- **Exercise**
Answer these questions from the park factor passage below:
1. What park factor does the passage give for Comerica?
2. What value are away fields assumed to average out to?
3. In the code, which quantity is divided by prkFactor when computing rpg?

- **Exercise passage**
*-*-*

Now looking back at the spraycharts between Comerica and Fenway, Fenway had some area that were more concentrated with home runs and doubles where comerica did not and the park factor agrees saying that Fenway has a factor over 1 whereas Comerica’s is at 1 exactly. It raises the question, are some teams really better offensively than other or does their home stadium just inflate those numbers?

To explore this question we can again assume that away fields average out to 1, thus a new runs scored stat including park factor would be runs scored at home/park factor + runs scored away / 1.

rpg.df <- team_run_summary %>%
  mutate(prkFactor = ((total_home_runs_scored + total_home_runs_allowed) / home_games) / 
                     ((total_away_runs_scored + total_away_runs_allowed) / away_games)) %>%
  mutate(rpg = (((total_home_runs_scored / prkFactor) + total_away_runs_scored) / 
              (home_games + away_games)))

*-*-*

- **Data block**
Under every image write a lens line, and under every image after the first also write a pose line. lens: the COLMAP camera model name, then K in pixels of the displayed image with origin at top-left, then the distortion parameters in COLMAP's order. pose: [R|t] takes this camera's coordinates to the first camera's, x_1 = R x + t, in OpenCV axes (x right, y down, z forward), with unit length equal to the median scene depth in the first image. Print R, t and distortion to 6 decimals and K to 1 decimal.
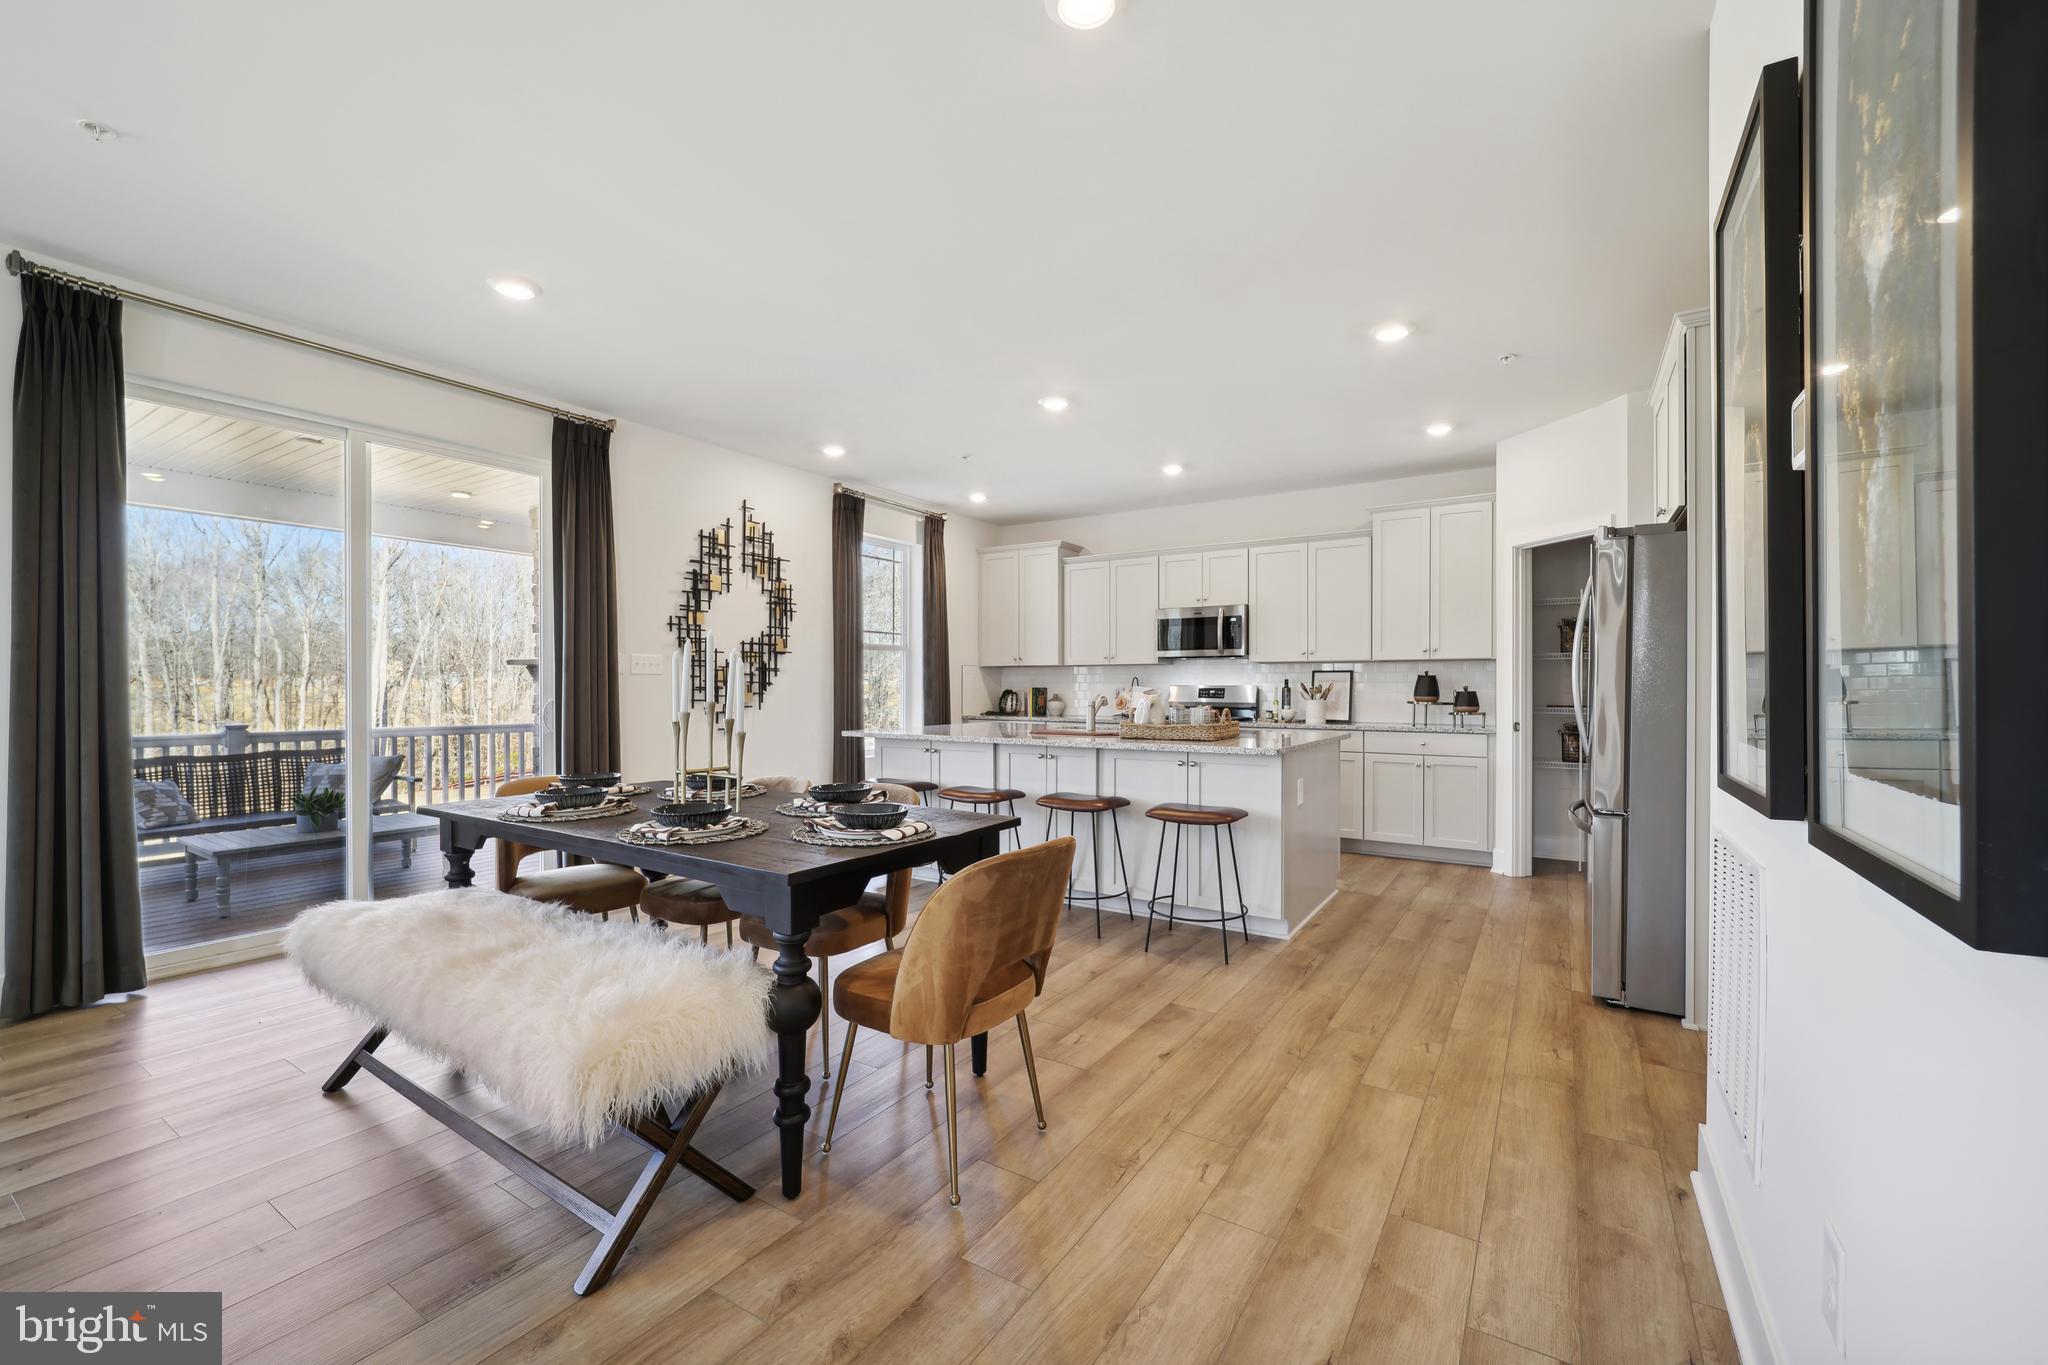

*-*-*

- **Written response**
1. Exactly 1.
2. 1.
3. total_home_runs_scored.